Texte source:
Le 3 février, la découverte d’un « ballon espion » chinois survolant des sites sensibles aux États-Unis puis sa suppression le 5 février a fait rentrer les relations sino-américaines dans une autre dimension. Pour les observateurs chinois proches du Parti, cet incident diplomatique augure d’un nouveau cycle du narratif de la « menace chinoise » sur lequel Washington pourrait miser pour rassembler à l’intérieur et à l’extérieur de ses frontières contre Pékin. 

Parmi ces commentateurs réguliers des relations sino-américaines, Jin Canrong (金灿荣, 1962-) est Dean de l’École de relations internationales de l’Université Renmin en Chine (中国人民大学). Jin a obtenu son doctorat à l’Institut d’études américaines de l’Université de Pékin (北京大学). Il est l’auteur de nombreux ouvrages dont « La vision des grandes puissances »(大国远见, 2021) qui promeut le modèle chinois et est critique du rôle que joue les États-Unis au sein de ce qu’il appelle la « civilisation occidentale »1.

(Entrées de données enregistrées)
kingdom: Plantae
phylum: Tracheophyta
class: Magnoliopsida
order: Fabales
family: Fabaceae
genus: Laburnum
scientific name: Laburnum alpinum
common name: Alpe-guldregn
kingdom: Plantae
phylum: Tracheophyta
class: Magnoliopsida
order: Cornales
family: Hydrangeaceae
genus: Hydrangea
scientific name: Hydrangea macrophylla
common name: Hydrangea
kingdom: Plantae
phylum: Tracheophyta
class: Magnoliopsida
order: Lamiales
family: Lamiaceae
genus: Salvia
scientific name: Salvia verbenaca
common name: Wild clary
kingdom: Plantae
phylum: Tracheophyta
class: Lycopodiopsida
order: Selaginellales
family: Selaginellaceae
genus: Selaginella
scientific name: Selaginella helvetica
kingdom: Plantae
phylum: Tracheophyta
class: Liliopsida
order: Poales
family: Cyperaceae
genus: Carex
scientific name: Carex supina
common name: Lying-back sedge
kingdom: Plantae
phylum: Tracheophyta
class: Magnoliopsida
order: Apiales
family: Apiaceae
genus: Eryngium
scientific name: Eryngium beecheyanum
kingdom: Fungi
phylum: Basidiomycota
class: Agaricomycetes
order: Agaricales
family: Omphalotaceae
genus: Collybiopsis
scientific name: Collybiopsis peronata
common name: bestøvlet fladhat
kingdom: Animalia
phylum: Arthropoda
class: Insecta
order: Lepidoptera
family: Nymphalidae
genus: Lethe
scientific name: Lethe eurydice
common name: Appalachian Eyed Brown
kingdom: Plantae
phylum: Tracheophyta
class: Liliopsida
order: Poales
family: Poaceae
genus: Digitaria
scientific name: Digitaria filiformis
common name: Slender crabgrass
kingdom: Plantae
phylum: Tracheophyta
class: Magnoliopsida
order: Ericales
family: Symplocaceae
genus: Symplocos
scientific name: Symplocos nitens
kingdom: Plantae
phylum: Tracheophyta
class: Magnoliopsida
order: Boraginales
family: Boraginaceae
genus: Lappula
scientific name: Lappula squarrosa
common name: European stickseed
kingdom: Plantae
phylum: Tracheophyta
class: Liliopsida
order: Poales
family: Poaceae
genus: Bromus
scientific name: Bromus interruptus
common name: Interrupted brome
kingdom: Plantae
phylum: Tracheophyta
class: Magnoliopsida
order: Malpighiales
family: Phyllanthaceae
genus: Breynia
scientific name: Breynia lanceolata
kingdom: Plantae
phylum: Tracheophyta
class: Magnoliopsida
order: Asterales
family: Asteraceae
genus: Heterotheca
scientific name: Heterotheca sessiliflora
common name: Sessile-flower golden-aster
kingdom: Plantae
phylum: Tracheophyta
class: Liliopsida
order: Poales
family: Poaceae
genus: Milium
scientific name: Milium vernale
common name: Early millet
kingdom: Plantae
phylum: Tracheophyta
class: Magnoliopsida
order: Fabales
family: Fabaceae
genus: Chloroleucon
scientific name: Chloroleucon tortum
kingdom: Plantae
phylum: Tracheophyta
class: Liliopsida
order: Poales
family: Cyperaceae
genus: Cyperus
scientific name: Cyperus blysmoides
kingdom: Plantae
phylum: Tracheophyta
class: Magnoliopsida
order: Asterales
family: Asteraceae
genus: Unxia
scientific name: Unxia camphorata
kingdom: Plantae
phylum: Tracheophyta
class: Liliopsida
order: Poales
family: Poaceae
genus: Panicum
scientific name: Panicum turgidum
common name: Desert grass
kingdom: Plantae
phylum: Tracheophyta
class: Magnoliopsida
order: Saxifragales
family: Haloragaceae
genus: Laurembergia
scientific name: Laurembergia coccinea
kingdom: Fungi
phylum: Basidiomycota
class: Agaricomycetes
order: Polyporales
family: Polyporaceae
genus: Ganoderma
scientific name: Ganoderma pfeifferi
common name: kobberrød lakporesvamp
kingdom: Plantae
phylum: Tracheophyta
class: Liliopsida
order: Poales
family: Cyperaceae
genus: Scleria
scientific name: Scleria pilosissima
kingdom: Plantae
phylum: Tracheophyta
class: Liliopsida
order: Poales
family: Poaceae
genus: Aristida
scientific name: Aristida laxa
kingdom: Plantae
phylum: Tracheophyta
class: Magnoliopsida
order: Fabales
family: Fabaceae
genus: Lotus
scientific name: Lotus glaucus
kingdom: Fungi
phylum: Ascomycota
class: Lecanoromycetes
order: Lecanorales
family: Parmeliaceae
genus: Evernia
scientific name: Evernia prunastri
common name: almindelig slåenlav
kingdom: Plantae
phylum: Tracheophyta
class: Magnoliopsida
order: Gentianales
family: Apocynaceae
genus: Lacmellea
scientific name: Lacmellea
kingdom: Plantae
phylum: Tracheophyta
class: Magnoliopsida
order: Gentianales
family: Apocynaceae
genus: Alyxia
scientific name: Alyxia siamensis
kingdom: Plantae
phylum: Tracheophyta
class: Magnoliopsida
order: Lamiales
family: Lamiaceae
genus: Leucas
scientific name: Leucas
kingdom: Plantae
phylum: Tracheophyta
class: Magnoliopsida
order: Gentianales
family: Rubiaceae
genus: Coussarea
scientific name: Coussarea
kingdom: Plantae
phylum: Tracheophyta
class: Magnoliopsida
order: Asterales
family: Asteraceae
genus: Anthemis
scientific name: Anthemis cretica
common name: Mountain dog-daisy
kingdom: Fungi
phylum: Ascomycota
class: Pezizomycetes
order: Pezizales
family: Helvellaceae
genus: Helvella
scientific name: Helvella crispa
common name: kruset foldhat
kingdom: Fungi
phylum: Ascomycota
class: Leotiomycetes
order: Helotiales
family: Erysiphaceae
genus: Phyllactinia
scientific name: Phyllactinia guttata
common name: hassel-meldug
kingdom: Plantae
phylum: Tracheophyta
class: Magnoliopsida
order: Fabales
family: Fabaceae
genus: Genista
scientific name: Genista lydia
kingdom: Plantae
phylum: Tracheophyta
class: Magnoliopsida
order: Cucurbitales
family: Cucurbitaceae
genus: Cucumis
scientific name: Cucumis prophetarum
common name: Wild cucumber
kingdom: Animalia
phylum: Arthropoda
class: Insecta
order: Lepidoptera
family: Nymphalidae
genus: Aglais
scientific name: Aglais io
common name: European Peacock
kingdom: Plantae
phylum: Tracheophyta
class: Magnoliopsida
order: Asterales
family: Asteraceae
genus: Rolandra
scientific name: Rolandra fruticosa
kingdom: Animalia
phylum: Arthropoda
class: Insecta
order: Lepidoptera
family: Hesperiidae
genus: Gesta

Travail demandé:
1. Répondez à ces questions sur le texte consacré au ballon espion chinois :
(a) À quelle date le ballon a-t-il été découvert ?
(b) Dans quel institut Jin Canrong a-t-il obtenu son doctorat ?
(c) Quel ouvrage de Jin Canrong, paru en 2021, est cité ?
2. Donnez la suite du texte consacré au ballon espion chinois, en commençant après sa dernière phrase.
Ces enregistrements n'ont aucun rapport avec le texte.

Réponses attendues:
1.
(a) Le 3 février.
(b) À l'Institut d'études américaines de l'Université de Pékin.
(c) « La vision des grandes puissances » (大国远见).

2.
Dans le discours traduit ici2et publié en ligne le 6 février 2023, Jin Canrong traduit une certaine inquiétude de la Chine vis-à-vis des signaux envoyés par la nouvelle Chambre des représentants aux États-Unis. Désormais à majorité républicaine, une de ses premières actions a été la création d’une commission restreinte sur la Chine. Cette semaine, une session intitulée « Combattre la menace économique de la Chine » a fait plusieurs propositions de lois concernant directement la défense de Taïwan — ce qui demeure pour les républicains le fer de lance d’une politique plus ferme à l’encontre de la Chine. 

Les détournements humoristiques réalisés par certains internautes chinois expriment la perception d’un certain « ressentiment américain » envers le modèle chinois. Le ballon chinois est alors comparé à un « ballon égaré » (流浪气球) en référence au plus gros blockbuster chinois de science-fiction venant de sortir « The Wandering Earth 2 » (流浪地球) — et décrié par les critiques américains pointant du doigt le « message nationaliste évident » du film3.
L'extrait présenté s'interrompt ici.